Come Wallace si illuse di fare fesso il suo editor

Il manoscritto originario di Infinite Jest era di una lunghezza spropositata e preoccupante. Al momento di inviarlo al suo editor, Wallace ricorre a un trucchetto infantile.

Lo stampai a corpo nove, interlinea singola. E mi pare che così vennero, non so, 1070 pagine: in pratica, la lunghezza del libro finito.
Ma lui mi richiamò, e quella è stata l’unica volta che si sia mai davvero arrabbiato con me. Perché, mi disse, aveva cercato di leggere le prime cinquanta pagine e gli facevano male gli occhi, e cosa mi era saltato in testa, pensavo davvero che non si sarebbe accorto di quanto era lungo se lo stampavo così…

Pietsch obbliga Wallace a ristampare il manoscritto secondo la formattazione standard. Ne viene fuori un mastodonte: 1700 pagine. Seguono mesi di editing. Pietsch gli scrive una lettera di commento lunga 25 pagine. Wallace ne taglia 350. Pietsch fa una seconda lettura. I due si scambiano ore di telefonate. Vengono eliminate altre 100 pagine. Il libro raggiunge la sua forma attuale, ed ecco il giudizio finale dell’autore sul lavoro del suo editor:

Mi sono sentito proprio, non solo riconoscente verso di lui, ma intelligente io stesso.
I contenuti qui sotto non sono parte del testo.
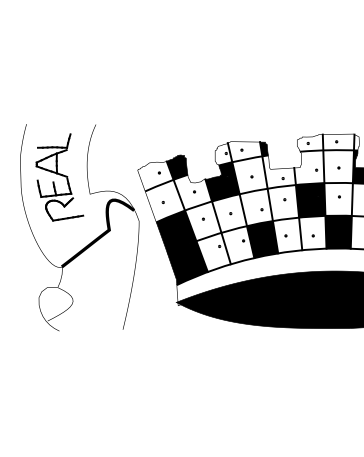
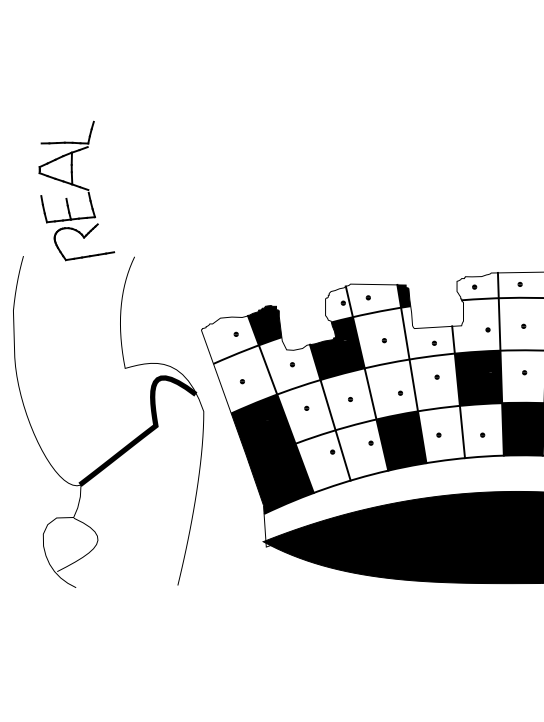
part: (59, 177) -> (76, 191), moved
Non c’è esempio migliore da portare a chi ritiene che l’editing sia una forma di arbitraria manipolazione della creatività altrui. Un buon editor non concede scorciatoie autoindulgenti, costringe l’autore a misurarsi onestamente con il testo, e ne distilla così le doti migliori: chi all’inizio del processo si credeva più furbo, alla fine si scopre più intelligente.

Come Wallace capì di avere la stoffa dello scrittore

È facile immaginare che un esordiente scopra il proprio talento per la scrittura grazie a un racconto (probabilmente autobiografico) lodato dagli amici, dagli insegnanti, da un altro scrittore; così come è facile immaginare che la scrittura sia questione di ispirazione, fantasia, creatività. E lo è, in effetti; ma è almeno altrettanto questione di orecchio, attenzione al dettaglio, tecnica e disciplina. David Foster Wallace, ad esempio, ha le prime avvisaglie di una delle sue più grandi doti di scrittore quando capisce di essere bravo a falsificare tesine universitarie:

Be’, avevo scritto della roba… all’università avevo scritto un paio di tesine per altra gente. Perché c’erano un sacco di ragazzi che… non era male, in effetti.
Ti pagavano per scrivergli le tesine?
Be’, non la metterei in maniera così brutale. Diciamo che c’erano sistemi di remunerazione piuttosto sofisticati. Ma… mi ricordo che una delle cose interessanti era leggere due o tre delle tesine scritte in precedenza da una certa persona per imparare, sai, che suono aveva la sua scrittura.

E mi ricordo che all’epoca lo capii: «Cavolo, sono proprio bravo a fare questa cosa. Sono uno strano tipo di falsario. Cioè, posso imitare lo stile di chiunque».